> _Task requirements_: Lines before the one containing "toaster: present [1280,617,1372,700]" are left out; copy that line and every later line through the end of the data exactly.

* * *

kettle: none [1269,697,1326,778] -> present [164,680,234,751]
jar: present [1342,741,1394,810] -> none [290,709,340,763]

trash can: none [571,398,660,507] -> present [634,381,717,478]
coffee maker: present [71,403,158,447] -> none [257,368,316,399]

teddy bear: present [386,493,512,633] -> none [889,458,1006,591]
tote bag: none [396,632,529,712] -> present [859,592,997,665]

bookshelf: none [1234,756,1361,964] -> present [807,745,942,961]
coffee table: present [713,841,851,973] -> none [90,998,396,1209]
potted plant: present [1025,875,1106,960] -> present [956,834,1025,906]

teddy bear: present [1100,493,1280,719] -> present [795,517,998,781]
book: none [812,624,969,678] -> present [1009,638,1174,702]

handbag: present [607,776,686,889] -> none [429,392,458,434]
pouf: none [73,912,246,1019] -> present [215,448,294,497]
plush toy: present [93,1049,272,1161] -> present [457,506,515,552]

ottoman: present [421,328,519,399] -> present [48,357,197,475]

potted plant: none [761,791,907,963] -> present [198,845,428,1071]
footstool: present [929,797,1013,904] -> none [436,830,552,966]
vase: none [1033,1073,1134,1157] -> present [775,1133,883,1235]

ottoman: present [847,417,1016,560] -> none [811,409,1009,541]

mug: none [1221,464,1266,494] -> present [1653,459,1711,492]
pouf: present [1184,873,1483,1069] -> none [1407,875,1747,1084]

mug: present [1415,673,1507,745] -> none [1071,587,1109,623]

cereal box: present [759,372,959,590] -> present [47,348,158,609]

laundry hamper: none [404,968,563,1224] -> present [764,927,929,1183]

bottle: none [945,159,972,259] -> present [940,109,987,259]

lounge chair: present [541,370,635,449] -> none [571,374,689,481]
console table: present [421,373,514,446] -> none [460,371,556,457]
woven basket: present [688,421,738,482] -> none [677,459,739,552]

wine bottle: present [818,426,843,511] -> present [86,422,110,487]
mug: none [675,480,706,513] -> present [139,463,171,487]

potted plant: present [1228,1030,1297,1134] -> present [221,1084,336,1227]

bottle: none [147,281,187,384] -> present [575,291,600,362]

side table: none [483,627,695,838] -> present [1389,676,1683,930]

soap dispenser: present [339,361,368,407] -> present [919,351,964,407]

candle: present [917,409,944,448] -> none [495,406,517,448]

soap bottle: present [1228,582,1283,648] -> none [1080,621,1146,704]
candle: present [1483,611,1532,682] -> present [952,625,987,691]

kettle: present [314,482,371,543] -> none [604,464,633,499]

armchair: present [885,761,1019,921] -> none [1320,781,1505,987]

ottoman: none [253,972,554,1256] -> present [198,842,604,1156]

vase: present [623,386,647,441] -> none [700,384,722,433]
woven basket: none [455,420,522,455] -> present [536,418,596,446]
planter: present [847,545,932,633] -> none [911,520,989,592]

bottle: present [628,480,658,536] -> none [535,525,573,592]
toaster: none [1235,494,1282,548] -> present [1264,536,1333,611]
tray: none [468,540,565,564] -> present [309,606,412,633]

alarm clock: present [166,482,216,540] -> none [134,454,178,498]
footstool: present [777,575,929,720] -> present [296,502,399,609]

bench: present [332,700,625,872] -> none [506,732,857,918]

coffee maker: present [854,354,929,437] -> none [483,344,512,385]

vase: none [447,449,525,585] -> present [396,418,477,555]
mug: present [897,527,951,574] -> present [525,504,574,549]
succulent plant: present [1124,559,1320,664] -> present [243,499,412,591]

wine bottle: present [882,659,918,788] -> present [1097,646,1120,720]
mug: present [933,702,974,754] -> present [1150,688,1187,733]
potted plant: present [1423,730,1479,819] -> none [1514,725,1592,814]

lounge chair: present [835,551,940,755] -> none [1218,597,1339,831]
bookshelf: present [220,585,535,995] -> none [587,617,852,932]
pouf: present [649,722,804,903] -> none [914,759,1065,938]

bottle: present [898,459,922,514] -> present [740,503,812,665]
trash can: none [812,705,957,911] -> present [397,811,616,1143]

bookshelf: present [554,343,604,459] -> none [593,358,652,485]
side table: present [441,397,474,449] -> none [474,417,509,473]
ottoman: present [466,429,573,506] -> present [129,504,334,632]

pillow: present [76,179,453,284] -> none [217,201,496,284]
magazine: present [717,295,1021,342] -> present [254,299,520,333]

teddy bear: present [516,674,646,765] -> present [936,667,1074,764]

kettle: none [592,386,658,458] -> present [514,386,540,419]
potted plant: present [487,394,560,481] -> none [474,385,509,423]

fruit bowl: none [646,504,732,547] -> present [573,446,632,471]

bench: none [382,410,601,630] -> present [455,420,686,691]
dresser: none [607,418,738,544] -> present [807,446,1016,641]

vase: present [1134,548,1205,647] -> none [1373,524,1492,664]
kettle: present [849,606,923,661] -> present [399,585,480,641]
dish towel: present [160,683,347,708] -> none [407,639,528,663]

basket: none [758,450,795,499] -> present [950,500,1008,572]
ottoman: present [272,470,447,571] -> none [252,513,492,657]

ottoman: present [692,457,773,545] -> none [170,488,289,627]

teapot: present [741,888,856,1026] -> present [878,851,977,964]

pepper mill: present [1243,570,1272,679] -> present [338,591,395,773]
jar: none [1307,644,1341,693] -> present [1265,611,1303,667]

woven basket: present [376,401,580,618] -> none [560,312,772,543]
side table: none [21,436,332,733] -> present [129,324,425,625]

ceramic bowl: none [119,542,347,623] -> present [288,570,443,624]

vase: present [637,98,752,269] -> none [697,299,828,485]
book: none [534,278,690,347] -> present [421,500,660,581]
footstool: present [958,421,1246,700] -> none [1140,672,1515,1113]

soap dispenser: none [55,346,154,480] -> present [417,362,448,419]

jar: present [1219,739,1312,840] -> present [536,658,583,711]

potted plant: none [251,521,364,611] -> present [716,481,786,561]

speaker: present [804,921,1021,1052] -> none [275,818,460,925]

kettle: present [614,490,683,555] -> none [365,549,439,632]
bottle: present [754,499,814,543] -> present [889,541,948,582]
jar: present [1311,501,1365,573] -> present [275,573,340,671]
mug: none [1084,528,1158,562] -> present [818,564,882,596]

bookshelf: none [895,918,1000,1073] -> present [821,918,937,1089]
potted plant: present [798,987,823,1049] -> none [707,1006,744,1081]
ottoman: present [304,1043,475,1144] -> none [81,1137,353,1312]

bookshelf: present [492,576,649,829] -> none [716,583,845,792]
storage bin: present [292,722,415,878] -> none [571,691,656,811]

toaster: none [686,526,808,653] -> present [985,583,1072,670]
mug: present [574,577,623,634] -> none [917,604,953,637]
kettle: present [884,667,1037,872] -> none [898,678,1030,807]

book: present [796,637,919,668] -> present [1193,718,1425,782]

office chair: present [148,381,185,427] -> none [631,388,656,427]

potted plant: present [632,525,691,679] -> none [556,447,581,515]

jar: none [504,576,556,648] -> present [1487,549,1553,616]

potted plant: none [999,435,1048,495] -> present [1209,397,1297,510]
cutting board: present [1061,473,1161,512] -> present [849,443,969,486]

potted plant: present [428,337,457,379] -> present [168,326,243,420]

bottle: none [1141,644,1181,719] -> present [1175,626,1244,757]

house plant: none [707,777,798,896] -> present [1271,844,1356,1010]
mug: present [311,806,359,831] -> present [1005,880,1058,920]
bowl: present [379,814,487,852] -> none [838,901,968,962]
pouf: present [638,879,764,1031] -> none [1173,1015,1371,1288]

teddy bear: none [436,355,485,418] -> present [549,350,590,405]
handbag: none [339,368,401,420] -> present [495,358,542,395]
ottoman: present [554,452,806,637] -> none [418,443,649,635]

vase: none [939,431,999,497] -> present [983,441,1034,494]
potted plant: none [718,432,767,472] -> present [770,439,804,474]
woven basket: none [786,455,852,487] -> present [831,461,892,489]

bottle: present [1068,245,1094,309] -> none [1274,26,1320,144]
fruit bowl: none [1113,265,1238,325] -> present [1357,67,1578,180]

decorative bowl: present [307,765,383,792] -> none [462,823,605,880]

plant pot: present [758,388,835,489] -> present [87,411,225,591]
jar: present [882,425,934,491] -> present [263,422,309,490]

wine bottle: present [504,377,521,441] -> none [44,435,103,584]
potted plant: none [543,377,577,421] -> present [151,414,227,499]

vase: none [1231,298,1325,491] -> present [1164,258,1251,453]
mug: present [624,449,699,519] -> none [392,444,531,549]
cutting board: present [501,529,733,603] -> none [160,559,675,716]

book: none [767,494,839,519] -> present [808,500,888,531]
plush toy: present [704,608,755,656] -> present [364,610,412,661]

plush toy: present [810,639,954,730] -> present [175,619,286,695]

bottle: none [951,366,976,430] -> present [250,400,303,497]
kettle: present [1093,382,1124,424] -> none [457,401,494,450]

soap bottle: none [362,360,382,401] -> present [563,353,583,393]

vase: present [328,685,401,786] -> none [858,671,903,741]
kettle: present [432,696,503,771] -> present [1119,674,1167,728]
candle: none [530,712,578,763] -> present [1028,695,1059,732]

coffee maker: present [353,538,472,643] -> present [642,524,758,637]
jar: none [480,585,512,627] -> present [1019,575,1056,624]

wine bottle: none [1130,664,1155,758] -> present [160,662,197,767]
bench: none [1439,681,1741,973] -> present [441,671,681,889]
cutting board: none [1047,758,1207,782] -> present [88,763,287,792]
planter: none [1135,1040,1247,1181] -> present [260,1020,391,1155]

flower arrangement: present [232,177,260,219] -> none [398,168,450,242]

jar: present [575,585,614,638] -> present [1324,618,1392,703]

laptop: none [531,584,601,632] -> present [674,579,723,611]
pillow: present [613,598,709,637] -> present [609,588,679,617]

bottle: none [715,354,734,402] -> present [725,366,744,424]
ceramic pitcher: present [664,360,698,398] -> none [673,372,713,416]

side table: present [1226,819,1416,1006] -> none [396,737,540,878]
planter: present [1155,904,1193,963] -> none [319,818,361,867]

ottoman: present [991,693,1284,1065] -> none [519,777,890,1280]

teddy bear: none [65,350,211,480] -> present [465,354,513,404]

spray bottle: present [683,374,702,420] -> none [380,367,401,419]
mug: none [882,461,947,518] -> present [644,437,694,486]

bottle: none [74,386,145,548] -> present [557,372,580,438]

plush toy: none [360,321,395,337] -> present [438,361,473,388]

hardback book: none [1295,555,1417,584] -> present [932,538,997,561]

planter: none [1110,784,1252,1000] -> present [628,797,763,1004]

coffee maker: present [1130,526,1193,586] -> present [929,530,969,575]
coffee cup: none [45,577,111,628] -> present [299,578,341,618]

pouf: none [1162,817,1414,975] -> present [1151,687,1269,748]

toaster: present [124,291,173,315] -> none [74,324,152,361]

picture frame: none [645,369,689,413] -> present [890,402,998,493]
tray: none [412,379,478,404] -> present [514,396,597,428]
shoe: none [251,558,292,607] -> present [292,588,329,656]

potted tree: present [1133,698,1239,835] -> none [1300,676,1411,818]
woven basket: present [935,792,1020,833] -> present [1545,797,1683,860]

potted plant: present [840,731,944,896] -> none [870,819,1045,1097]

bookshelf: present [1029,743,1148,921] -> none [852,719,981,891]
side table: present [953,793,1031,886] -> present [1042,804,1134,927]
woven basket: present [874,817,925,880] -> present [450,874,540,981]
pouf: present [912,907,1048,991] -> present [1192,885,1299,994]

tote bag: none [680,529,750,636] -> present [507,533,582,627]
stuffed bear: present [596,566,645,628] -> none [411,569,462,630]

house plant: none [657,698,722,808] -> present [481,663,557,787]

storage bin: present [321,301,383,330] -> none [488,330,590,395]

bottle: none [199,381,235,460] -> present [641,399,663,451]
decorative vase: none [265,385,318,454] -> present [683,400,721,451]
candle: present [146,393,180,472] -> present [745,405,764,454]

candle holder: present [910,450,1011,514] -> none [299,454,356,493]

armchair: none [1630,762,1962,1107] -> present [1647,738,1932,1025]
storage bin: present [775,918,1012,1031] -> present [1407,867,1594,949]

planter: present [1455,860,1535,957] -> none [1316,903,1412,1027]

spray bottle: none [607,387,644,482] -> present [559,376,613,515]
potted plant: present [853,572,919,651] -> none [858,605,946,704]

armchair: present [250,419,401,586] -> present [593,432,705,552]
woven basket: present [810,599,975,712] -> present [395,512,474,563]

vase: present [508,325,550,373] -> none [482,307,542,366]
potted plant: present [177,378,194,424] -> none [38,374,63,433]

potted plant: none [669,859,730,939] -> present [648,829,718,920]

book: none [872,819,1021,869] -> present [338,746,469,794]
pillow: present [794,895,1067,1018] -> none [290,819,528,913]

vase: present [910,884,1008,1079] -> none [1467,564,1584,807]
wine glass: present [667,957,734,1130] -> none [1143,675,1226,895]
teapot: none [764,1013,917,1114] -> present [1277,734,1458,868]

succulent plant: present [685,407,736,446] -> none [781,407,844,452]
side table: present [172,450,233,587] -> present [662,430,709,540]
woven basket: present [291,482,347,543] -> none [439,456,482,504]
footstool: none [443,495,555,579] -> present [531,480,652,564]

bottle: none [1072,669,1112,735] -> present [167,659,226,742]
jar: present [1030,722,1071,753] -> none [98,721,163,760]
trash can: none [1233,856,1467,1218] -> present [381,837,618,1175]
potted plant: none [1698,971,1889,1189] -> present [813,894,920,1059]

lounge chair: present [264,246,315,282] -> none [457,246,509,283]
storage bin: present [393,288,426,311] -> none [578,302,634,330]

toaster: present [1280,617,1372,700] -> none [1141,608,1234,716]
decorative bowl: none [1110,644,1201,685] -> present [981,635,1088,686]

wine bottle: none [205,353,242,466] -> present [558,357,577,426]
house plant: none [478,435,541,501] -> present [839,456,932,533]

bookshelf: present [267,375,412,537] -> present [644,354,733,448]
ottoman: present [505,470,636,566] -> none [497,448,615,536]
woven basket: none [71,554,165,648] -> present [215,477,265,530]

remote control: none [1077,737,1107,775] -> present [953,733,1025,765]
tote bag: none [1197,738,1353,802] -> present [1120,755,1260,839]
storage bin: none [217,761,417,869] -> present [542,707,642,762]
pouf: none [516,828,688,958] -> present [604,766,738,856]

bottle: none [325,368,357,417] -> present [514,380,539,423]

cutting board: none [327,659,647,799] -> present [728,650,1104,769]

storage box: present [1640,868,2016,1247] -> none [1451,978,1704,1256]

* * *

> _Task response_:
toaster: present [1280,617,1372,700] -> none [1141,608,1234,716]
decorative bowl: none [1110,644,1201,685] -> present [981,635,1088,686]

wine bottle: none [205,353,242,466] -> present [558,357,577,426]
house plant: none [478,435,541,501] -> present [839,456,932,533]

bookshelf: present [267,375,412,537] -> present [644,354,733,448]
ottoman: present [505,470,636,566] -> none [497,448,615,536]
woven basket: none [71,554,165,648] -> present [215,477,265,530]

remote control: none [1077,737,1107,775] -> present [953,733,1025,765]
tote bag: none [1197,738,1353,802] -> present [1120,755,1260,839]
storage bin: none [217,761,417,869] -> present [542,707,642,762]
pouf: none [516,828,688,958] -> present [604,766,738,856]

bottle: none [325,368,357,417] -> present [514,380,539,423]

cutting board: none [327,659,647,799] -> present [728,650,1104,769]

storage box: present [1640,868,2016,1247] -> none [1451,978,1704,1256]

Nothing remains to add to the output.